Right now, we impose certain limit on the completions API and chat completions API as follows:

  1. The total number of images included in a single API request cannot exceed 30, regardless of whether they are provided as base64 strings or URLs
  2. All the images are smaller than 5MB in size, and if the time taken to download the images is longer than 1.5 seconds, the request will be dropped and you will receive an error

Model Limitations

At the moment, FireLLaVA is the only VLM available, and owing to the nature of the model and how it was trained, model performance may degrade when there are multiple images in the same conversation.

Advanced options

Please refer to https://readme.fireworks.ai/docs/querying-text-models for more advanced options and generation parameters.

Managing images

The Chat Completions API is not stateful. That means you have to manage the messages (including images) you pass to the model yourself. However, we try to cache the image download as much as we can to save latency on model download.

For long running conversations, we suggest passing images via URL's instead of base64. The latency of the model can also be improved by downsizing your images ahead of time to be less than the maximum size they are expected them to be.

Calculating cost

For FireLLaVA-13B, each image is treated as 576 prompt tokens. The pricing is otherwise identical to a 13B text models. For more information, please refer to our our pricing page here.

We currently do not charge separately for high resolution images and low resolution images, they all cost 576 tokens.

FAQ

Can I fine-tune the image capabilities with FireLlava?

Not right now, but we are working on integrating FireLlava with fine tuning. If you are interested, please reach out to us via Discord.

Can FireLlava generate images?

No. We have a list of models deployed on our platform that is StableDiffusion based

Please give these models a try and let us know how it goes!

What type of files can I upload?

We currently support .png, .jpg/.jpeg, .gif, .bmp, .tiff and .ppm format images.

Is there a limit to the size of the image I can upload?

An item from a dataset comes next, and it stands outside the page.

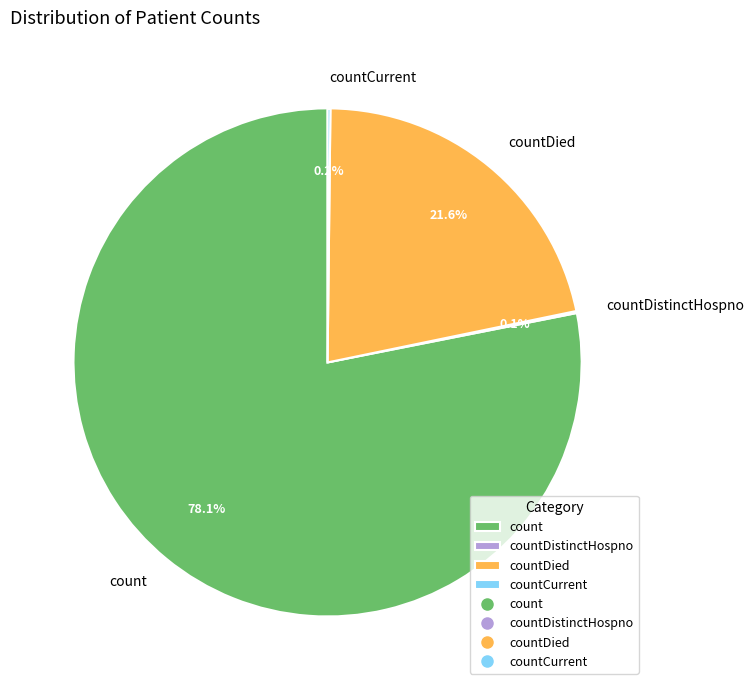

Which category accounts for the majority?

count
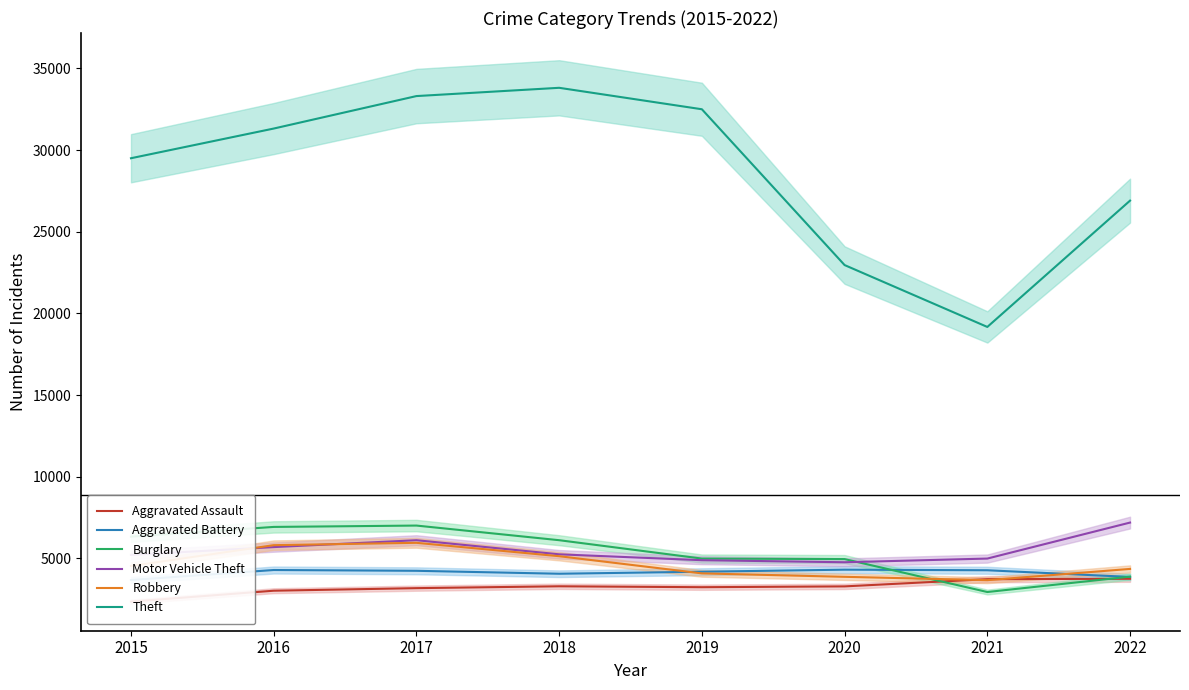

What is the difference between the highest and lowest values at 2022?

23147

Currently our API is restricted to 10MB for the whole request, so the image sent through request in base64 encoding will need to be smaller than 10MB (when converted to base64 encoding). If you are using URLs, then each image need to be smaller than 5MB.

What is the retention policy for the images I upload?

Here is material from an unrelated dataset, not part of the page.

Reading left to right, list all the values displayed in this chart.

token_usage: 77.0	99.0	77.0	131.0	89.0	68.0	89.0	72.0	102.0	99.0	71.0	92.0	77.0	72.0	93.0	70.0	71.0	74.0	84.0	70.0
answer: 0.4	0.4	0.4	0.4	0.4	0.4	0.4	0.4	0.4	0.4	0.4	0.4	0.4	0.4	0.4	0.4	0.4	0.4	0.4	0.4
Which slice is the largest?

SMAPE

We do not persist the images longer than the server lifetime, and will be deleted automatically.

How do rate limits work with FireLlava?

FireLlava is rate limited like all of our other LLM models, which depends on which tier of rate limiting you are at. For more information, please check out https://readme.fireworks.ai/page/pricing

Can FireLlava understand image metadata

No. If you have image metadata that you want the model to understand, please provide them through the prompt.